Strategy for sales, based on the result suggests:

## 3 thoughts on “CASE SAP, TEAM 31415”

Great work team!

The most difficult part of this challenge is to understand the data, create new features and rerun the predictive models till you achieve a good accuracy.

As you may mentioned if you run a predictive model with the initial dataset you will get an extremely low modelling accuracy.

I will vote based on the below criteria:

1. business understanding

2. feature engineering

3. modelling accuracy

4. insights & final results

You achieved a fair but not great modeling accuracy and you created a number of new features based on your good understanding of the data and the business case.
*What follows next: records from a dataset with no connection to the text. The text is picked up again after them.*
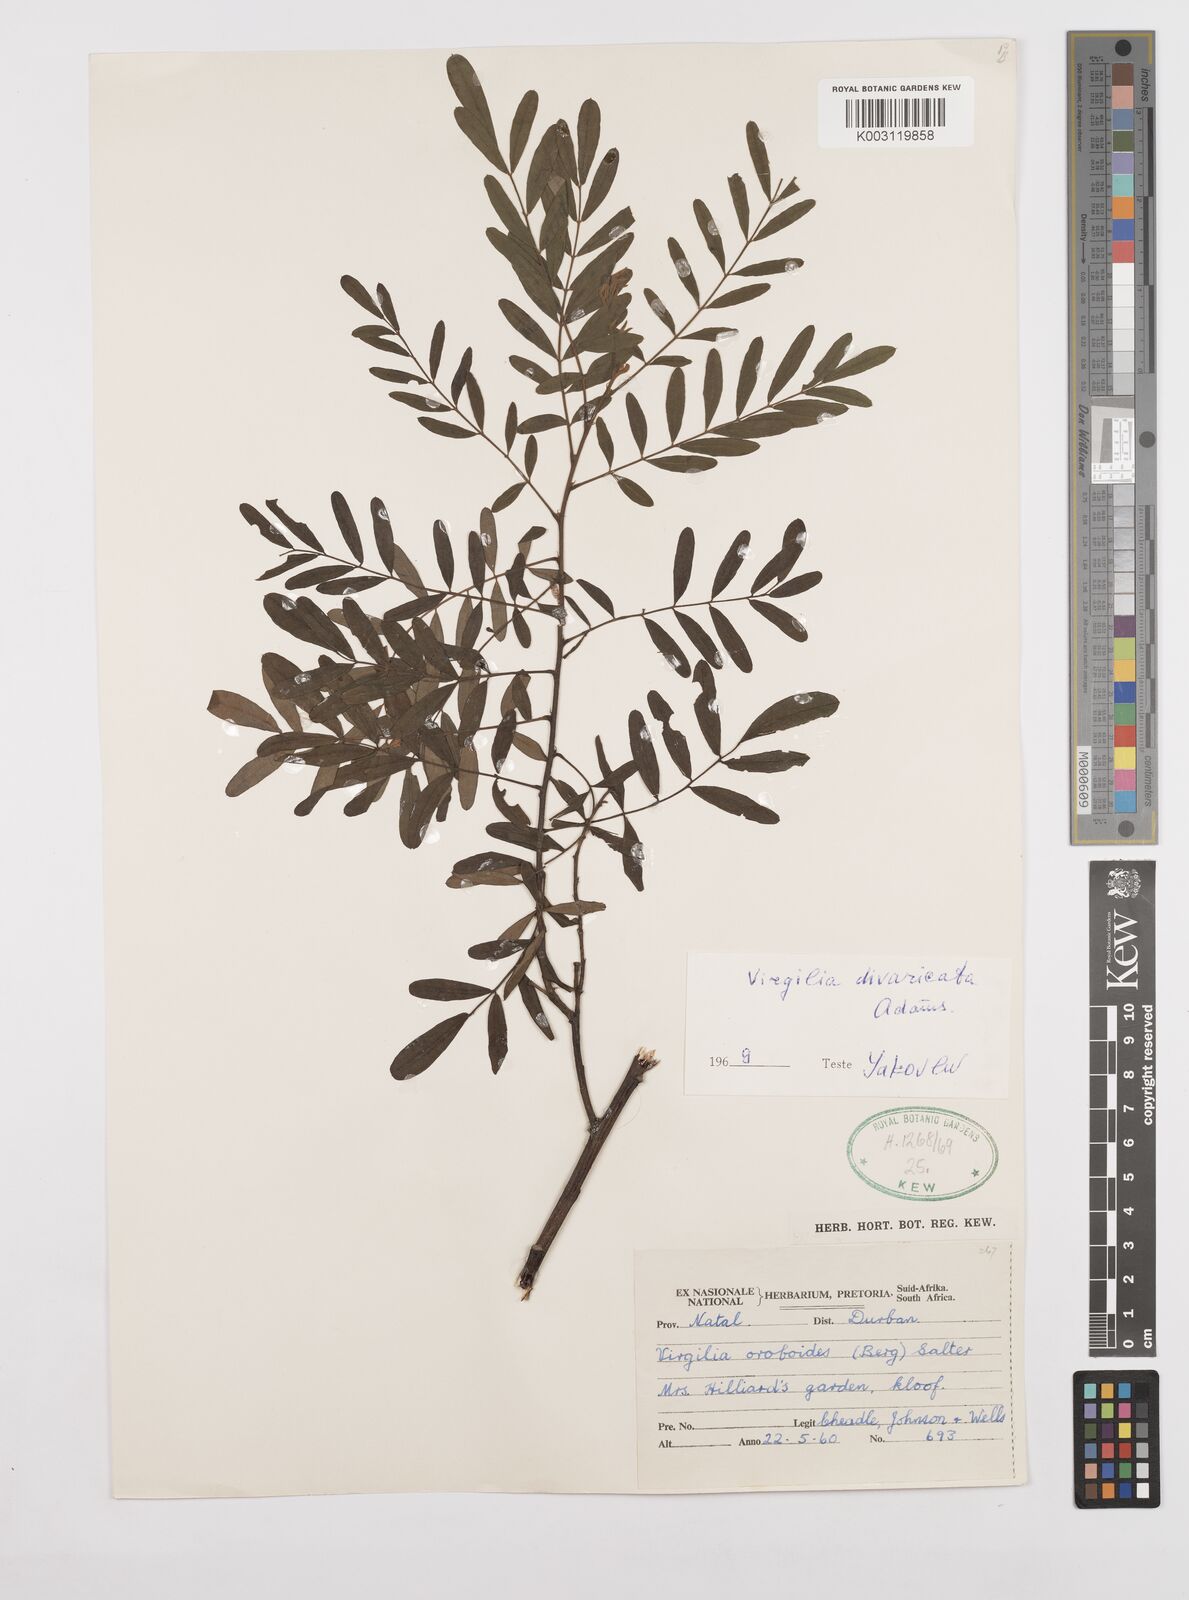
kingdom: Plantae
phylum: Tracheophyta
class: Magnoliopsida
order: Fabales
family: Fabaceae
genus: Virgilia
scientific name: Virgilia divaricata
You could increase the accuracy of the model by implementing a base price algorithm and then by taking the % of difference between the actual and the base price you could extract the weekly promotional price reduction and use it as input parameters for your regression model. This was your pain point on a very nice job

Congratulations to team 31415 for taking up a difficult challenge primarily because, as some might say, the data size for this problem was very small. However, the best part was that problem was well defined.

I thoroughly enjoyed reading a very crisp flow of ideas and implementation on the case. I liked that the team though of using multiple algorithms but discounted that because of limitations of the algorithm given the data.

The only suggestion I’ll like to provide is that the team should have thought twice on using train_test_split at (80,20). Typically when the observations are so less (especially in the medial research studies) the choice is one-vs-all or leave-one-out. However, neither of those methods could have guaranteed a significant change in the model response.

Best of luck.

Hi team! In brief: I like your different approach for analysis, ideas for derived variables and also appreciate the comparison of diff. modelling techniques. 🙂

Would be happy to see continuation of your work here.